Dans un monde de plus en plus connecté, le stress numérique et la fatigue informationnelle touchent un grand nombre de salariés. La surcharge d’informations, combinée à une utilisation excessive des outils numériques, impacte la santé mentale et la productivité.
Qui ne s'est jamais senti épuisé face aux dizaines d'emails non lus qui inondent sa boîte mail, aux notifications incessantes qui ne vous sont pas toujours directement adressées ou aux réunions qui s'éternisent ? Entre les réunions en visio, les groupes de tchat et les e-mails de clients qui exigent une réponse rapide, il est parfois difficile de se concentrer au bureau.
Ce sentiment, partagé par de nombreux travailleurs du secteur tertiaire, a un nom. Il s'agit de la fatigue informationnelle au travail. Une étude réalisée en 2023 par l’Observatoire de l’infobésité a mis en lumière l’ampleur du stress numérique ressenti par les salariés face à la multiplication des outils de communication en ligne. Une nouvelle étude publiée en décembre par la Fondation Jean-Jaurès confirme une progression préoccupante du « stress numérique » chez les salariés.
La fatigue informationnelle : un excès de données à traiter
Les technologies de l’information se sont répandues dans de très nombreuses professions, et notamment dans la quasi-totalité des emplois du tertiaire (qui représentent aujourd’hui 77 % de l’emploi en France).
La fatigue informationnelle, également appelée « infobésité », désigne l’état d’épuisement mental provoqué par une surcharge d’informations. Ce phénomène est aggravé par la multiplication des outils numériques tels que les messageries instantanées, les courriels, et les plateformes de collaboration.

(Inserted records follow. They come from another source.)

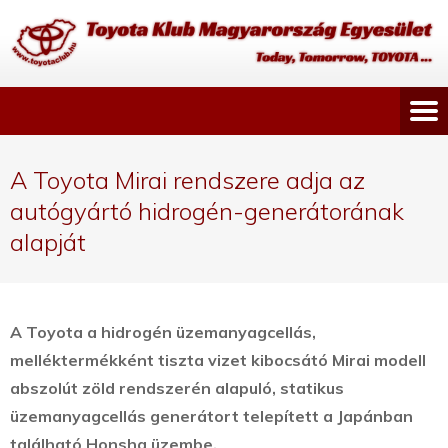
A Toyota Mirai rendszere adja az
autógyártó hidrogén-generátorának
alapját
A Toyota a hidrogén üzemanyagcellás,
melléktermékként tiszta vizet kibocsátó Mirai modell
abszolút zöld rendszerén alapuló, statikus
üzemanyagcellás generátort telepített a Japánban
található Honsha üzembe.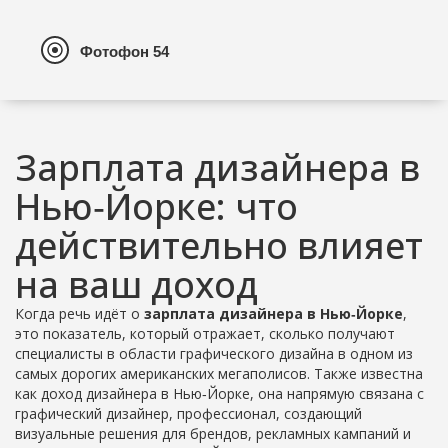
Зарплата дизайнера в
Нью‑Йорке: что
действительно влияет
на ваш доход
Когда речь идёт о
зарплата дизайнера в Нью‑Йорке
,
это показатель, который отражает, сколько получают
специалисты в области графического дизайна в одном из
самых дорогих американских мегаполисов
. Также известна
как
доход дизайнера в Нью‑Йорке
, она напрямую связана с
графический дизайнер
,
профессионал, создающий
визуальные решения для брендов, рекламных кампаний и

Les salariés sont aujourd'hui submergés par une masse d'informations provenant de multiples sources :
• Emails professionnels : souvent plusieurs dizaines, voire centaines, par jour.
• Messageries instantanées comme Linkedin, Slack ou WhatsApp, qui génèrent des notifications en continu.
• Réunions en visioconférence sur Zoom, Teams, Gmeet qui s'enchaînent sans laisser de pause.
• Flux d’actualités internes et externes : newsletters, rapports, alertes, etc.
Ce flot incessant complique la priorisation des tâches et engendre un sentiment d’épuisement cognitif. Le cerveau, constamment sollicité pour trier et analyser ces données, peine à se concentrer sur des activités à forte valeur ajoutée.
Pire : ces outils, conçus à l'origine pour faciliter la communication entre collègues, conduisent à une perte d'efficacité. Le temps de « reconcentration » nécessaire après avoir été interrompu serait ainsi de l'ordre d'une heure trente, chaque jour.
L’email a été pensé comme un moyen de communication asynchrone. Dans les usages, il est en réalité devenu un outil de conversations instantanées. Les notifications, sur le bureau ou les smartphones, participent à l’hyper-réactivité. Les conséquences sont multiples : augmentation du bruit numérique lié aux croisements des réponses, baisse de la qualité conversationnelle, sentiment d’urgence permanent générant stress et anxiété.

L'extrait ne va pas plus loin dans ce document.